Telle est la question posée par l’éditeur du livre (Guy Trédaniel) sur le bandeau rouge de couverture du nouvel essai d’Ariane Bilheran, Psychopathologie du totalitarisme. Au fond, pour qui a vécu la crise « Covid-19 » dans sa chair et son esprit, la réponse cingle à chaque page : nous avons coché toutes les cases du processus politique pervers que décrivait la grande philosophe allemande, naturalisée américaine, Hannah Arendt dans son maître-ouvrage Les origines du totalitarisme.

 

Ariane Bilheran est normalienne, philosophe, psychologue, clinicienne et docteur en psychopathologie. Elle a déjà écrit deux livres sur la crise de civilisation que fut le traitement politique du Covid-19 (2021 : Chroniques du totalitarisme et Le débat interdit (coécrit avec Vincent Pavan, mathématicien) ; mais ici, dans ce nouvel opus, elle élargit sa pensée à tout le spectre de la vie en commun, c’est-à-dire au politique même, selon l’étymologie grecque (pólis signifiant « cité », et politikos « l’organisation de la cité »). Pourquoi cela ? Eh bien, nous sommes maintenant nombreux à l’avoir remarqué, il appert qu’il y a un mouvement « international dans son organisation, universel dans sa visée idéologique, planétaire dans ses aspirations politiques » (mots entièrement empruntés à Hannah Arendt) qui a comme « ambition la domination totale » de l’humanité ; et ce mouvement s’appelle le WEF (Forum économique mondial, se réunissant à Davos chaque hiver, depuis maintenant plus de 50 ans), lieu de lobbying forcené dans à peu près tous les domaines de la gouvernance occidentale et s’appuyant sur les désormais fameux cabinets de conseil (le plus célèbre d’entre eux étant McKinsey).

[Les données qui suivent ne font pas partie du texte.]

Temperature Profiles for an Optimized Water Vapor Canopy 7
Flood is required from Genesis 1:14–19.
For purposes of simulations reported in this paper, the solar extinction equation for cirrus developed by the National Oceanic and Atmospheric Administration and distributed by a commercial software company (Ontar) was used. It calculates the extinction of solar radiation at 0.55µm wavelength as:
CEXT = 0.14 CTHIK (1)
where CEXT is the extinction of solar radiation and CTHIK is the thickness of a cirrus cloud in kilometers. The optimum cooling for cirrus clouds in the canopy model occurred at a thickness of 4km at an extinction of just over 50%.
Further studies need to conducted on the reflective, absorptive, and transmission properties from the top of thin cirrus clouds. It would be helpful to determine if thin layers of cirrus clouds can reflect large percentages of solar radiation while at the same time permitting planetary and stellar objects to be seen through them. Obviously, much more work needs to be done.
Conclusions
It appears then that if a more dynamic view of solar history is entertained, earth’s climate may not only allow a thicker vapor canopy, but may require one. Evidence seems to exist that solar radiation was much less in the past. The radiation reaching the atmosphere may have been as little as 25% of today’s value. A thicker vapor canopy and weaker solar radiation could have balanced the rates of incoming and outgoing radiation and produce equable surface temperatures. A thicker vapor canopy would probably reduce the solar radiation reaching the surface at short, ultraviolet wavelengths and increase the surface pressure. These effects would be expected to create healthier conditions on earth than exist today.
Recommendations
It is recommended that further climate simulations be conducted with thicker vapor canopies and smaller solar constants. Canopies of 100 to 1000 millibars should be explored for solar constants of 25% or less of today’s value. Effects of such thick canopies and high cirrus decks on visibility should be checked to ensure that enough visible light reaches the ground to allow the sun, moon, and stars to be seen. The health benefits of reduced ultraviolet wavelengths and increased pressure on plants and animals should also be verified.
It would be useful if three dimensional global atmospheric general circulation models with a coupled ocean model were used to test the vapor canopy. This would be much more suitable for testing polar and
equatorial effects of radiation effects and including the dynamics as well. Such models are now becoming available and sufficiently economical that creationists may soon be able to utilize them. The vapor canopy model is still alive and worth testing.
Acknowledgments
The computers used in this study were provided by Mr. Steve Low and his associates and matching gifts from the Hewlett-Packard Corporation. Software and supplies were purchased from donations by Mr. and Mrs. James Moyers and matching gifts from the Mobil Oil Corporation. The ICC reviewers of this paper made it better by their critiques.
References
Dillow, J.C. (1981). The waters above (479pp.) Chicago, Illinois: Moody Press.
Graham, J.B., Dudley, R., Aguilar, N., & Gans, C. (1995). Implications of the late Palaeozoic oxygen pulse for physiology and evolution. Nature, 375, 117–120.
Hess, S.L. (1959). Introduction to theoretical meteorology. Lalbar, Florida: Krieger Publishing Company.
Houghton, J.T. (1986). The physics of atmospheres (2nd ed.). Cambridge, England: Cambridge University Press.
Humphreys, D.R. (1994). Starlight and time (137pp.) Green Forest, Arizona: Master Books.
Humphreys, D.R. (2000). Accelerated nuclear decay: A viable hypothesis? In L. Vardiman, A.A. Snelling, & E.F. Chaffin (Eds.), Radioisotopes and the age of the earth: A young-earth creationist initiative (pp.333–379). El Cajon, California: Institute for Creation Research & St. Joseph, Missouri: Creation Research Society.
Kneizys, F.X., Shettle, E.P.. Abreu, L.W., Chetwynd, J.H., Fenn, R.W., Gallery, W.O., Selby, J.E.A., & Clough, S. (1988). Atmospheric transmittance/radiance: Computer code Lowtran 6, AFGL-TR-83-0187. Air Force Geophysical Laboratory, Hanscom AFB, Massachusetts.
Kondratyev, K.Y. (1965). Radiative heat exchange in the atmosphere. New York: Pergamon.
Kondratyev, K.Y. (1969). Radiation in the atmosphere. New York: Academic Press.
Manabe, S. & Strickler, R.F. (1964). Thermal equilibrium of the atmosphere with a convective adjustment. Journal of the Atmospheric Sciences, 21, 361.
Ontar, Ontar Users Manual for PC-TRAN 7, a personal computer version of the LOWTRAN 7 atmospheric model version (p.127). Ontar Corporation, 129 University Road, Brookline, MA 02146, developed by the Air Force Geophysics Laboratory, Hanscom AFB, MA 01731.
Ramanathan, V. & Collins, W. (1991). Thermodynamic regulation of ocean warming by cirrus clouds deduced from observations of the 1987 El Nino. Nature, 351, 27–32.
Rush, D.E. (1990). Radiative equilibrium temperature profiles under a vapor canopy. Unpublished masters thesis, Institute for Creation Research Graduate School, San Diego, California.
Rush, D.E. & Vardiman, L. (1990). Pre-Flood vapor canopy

Le « totalitarisme partage avec le despotisme le monopole du pouvoir et son caractère arbitraire fondé sur la peur » ; toutefois il s’en distingue en visant, d’une part la « transformation totale de la société en une masse homogène et dépourvue d’initiative » (on se rappellera le fameux (fumeux) « On peut discuter de tout, sauf des chiffres » de Véran, ministre de la Santé), et dautre part « l’extermination des groupes humains qui sont jugés entraver la réalisation de ce but » (appelés ces dernières années de noms d’oiseaux tels « complotistes », voire « antivax » ou encore « climato-sceptiques » …).

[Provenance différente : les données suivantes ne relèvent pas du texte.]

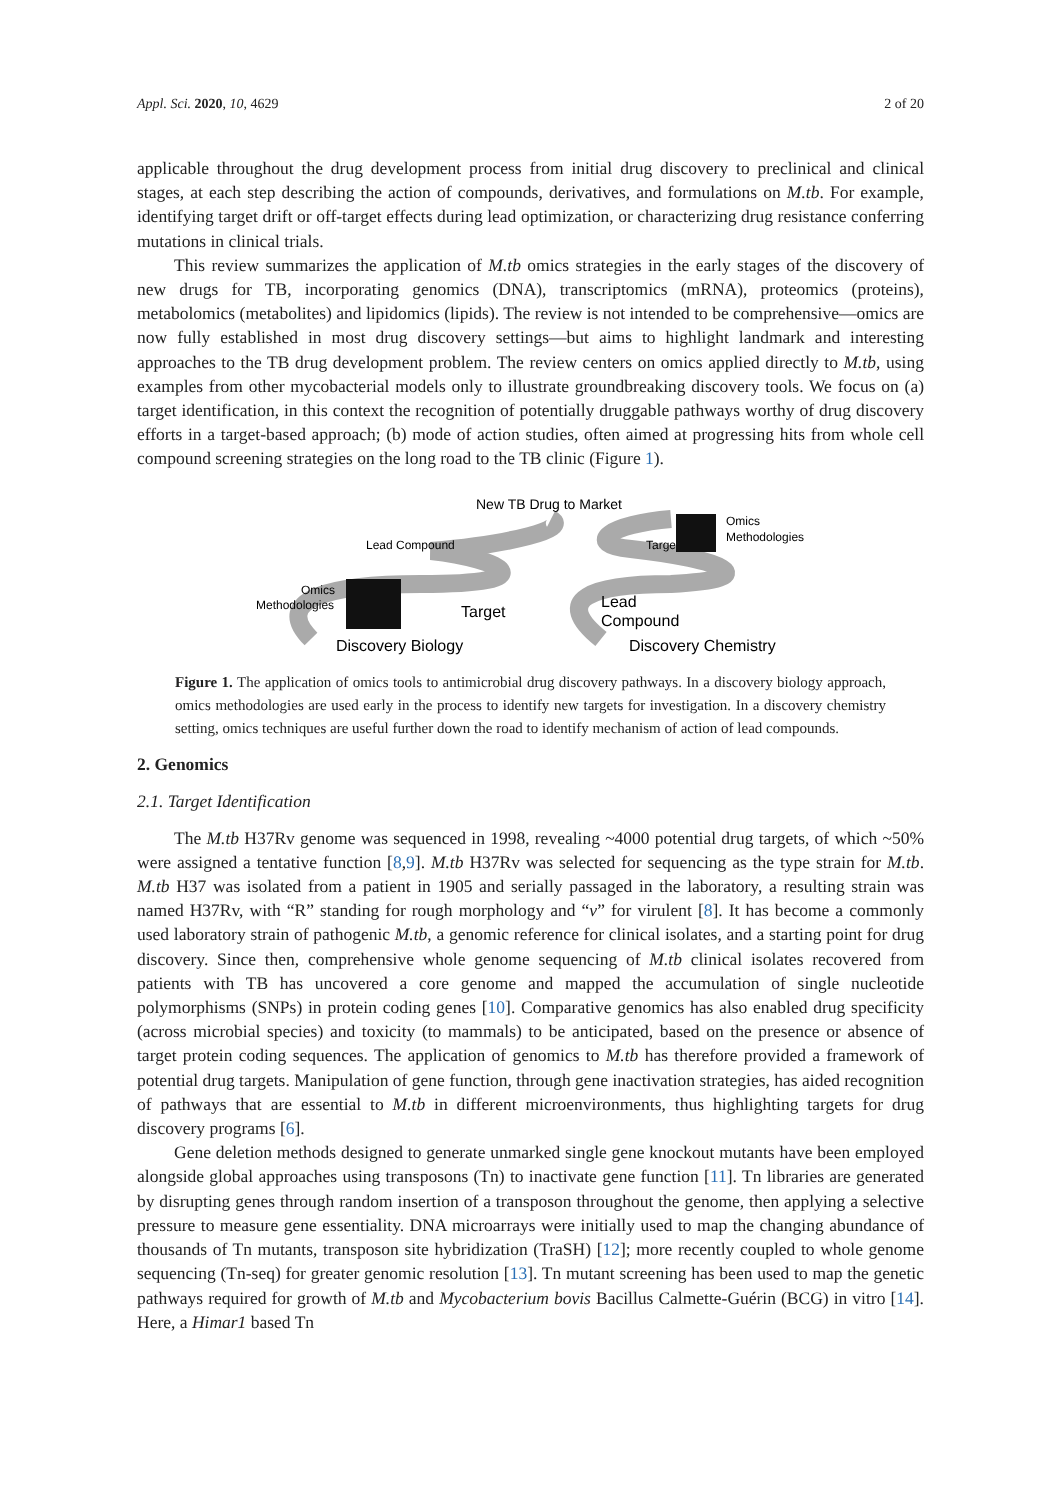Appl. Sci. 2020, 10, 4629 2 of 20
applicable throughout the drug development process from initial drug discovery to preclinical and clinical stages, at each step describing the action of compounds, derivatives, and formulations on M.tb. For example, identifying target drift or off-target effects during lead optimization, or characterizing drug resistance conferring mutations in clinical trials.
This review summarizes the application of M.tb omics strategies in the early stages of the discovery of new drugs for TB, incorporating genomics (DNA), transcriptomics (mRNA), proteomics (proteins), metabolomics (metabolites) and lipidomics (lipids). The review is not intended to be comprehensive—omics are now fully established in most drug discovery settings—but aims to highlight landmark and interesting approaches to the TB drug development problem. The review centers on omics applied directly to M.tb, using examples from other mycobacterial models only to illustrate groundbreaking discovery tools. We focus on (a) target identification, in this context the recognition of potentially druggable pathways worthy of drug discovery efforts in a target-based approach; (b) mode of action studies, often aimed at progressing hits from whole cell compound screening strategies on the long road to the TB clinic (Figure 1).
New TB Drug to Market
Lead Compound
Target
Omics
Methodologies
Omics
Methodologies
Target
Lead
Compound
Discovery Biology
Discovery Chemistry
Figure 1. The application of omics tools to antimicrobial drug discovery pathways. In a discovery biology approach, omics methodologies are used early in the process to identify new targets for investigation. In a discovery chemistry setting, omics techniques are useful further down the road to identify mechanism of action of lead compounds.
2. Genomics
2.1. Target Identification
The M.tb H37Rv genome was sequenced in 1998, revealing ~4000 potential drug targets, of which ~50% were assigned a tentative function [8,9]. M.tb H37Rv was selected for sequencing as the type strain for M.tb. M.tb H37 was isolated from a patient in 1905 and serially passaged in the laboratory, a resulting strain was named H37Rv, with “R” standing for rough morphology and “v” for virulent [8]. It has become a commonly used laboratory strain of pathogenic M.tb, a genomic reference for clinical isolates, and a starting point for drug discovery. Since then, comprehensive whole genome sequencing of M.tb clinical isolates recovered from patients with TB has uncovered a core genome and mapped the accumulation of single nucleotide polymorphisms (SNPs) in protein coding genes [10]. Comparative genomics has also enabled drug specificity (across microbial species) and toxicity (to mammals) to be anticipated, based on the presence or absence of target protein coding sequences. The application of genomics to M.tb has therefore provided a framework of potential drug targets. Manipulation of gene function, through gene inactivation strategies, has aided recognition of pathways that are essential to M.tb in different microenvironments, thus highlighting targets for drug discovery programs [6].
Gene deletion methods designed to generate unmarked single gene knockout mutants have been employed alongside global approaches using transposons (Tn) to inactivate gene function [11]. Tn libraries are generated by disrupting genes through random insertion of a transposon throughout the genome, then applying a selective pressure to measure gene essentiality. DNA microarrays were initially used to map the changing abundance of thousands of Tn mutants, transposon site hybridization (TraSH) [12]; more recently coupled to whole genome sequencing (Tn-seq) for greater genomic resolution [13]. Tn mutant screening has been used to map the genetic pathways required for growth of M.tb and Mycobacterium bovis Bacillus Calmette-Guérin (BCG) in vitro [14]. Here, a Himar1 based Tn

En système totalitaire, « tout doit être subordonné à l’idéologie : la loi est transgressée de façon permanente pour servir les besoins de la cause idéologique » : on l’a vu durant la crise Covid où absolument plus aucun discours dissident et pourtant raisonnable n’était toléré… Il fallait éradiquer un virus (avec le succès qu’on a vu…), « quoi qu’il en coutât » (600 milliards…). Mais il y a plus : ce qui distingue le système totalitaire de la tyrannie, c’est l’emprise totale qu’il prétend avoir sur les corps et les esprits ; sa singularité est « le règne sans partage sur les corps et la vie intime des sujets, le refus catégorique de toute forme d’opposition » et le « règne par la terreur ». Qu’on se rappelle seulement toutes les phrases assassines et autres vidéo-clips entendus et vus durant ce que l’on doit bien nommer la « Terreur sanitaire » : toutes cochèrent absolument toutes les cases de cette définition du totalitarisme empruntée à Hannah Arendt ; toutes eurent pour effet pratique de « changer radicalement tous les rapports sociaux (“distanciation ‘sociale’”), amicaux (plus d’embrassades, de poignées de main… ne parlons même pas du masque…) et même familiaux (pas de réunions à plus de 6 personnes – ce qu’aucun régime totalitaire du XXe siècle, pourtant pas banal en la matière, n’avait réussi à obtenir) ». C’est-à-dire que l’ensemble même de tout le corps social était devenu méconnaissable pour n’importe qui avait gardé un peu de distance critique ; nous avons vécu une époque radicalement (radical=racine) totalitaire, que cela plaise ou non.

 

Le déferlement totalitaire et ses phases

Le totalitarisme est  un système fonctionnant « comme un poison, qui se répand dans la population entière » : c’est un virus très contagieux, celui de la peur ; « méfiance et haine de l’autre » (le non-confiné, soignants et autres travailleurs considérés alors comme « essentiels », le non-masqué, puis le non-vacciné), « s’y propagent, avec des défenses narcissiques pour s’en protéger, notamment la conviction d’être “le bon citoyen” [qu’on se souvienne des selfies pris chez soi masqué par de nombreux internautes, sans parler des photos d’épaules dénudées parce que fraîchement injectées], “celui qui est pur”, apte à sanctionner les “mauvais citoyens”[ceux qui ne respectaient pas le confinement, ou portaient mal le masque], les “impurs” [non-vax] ».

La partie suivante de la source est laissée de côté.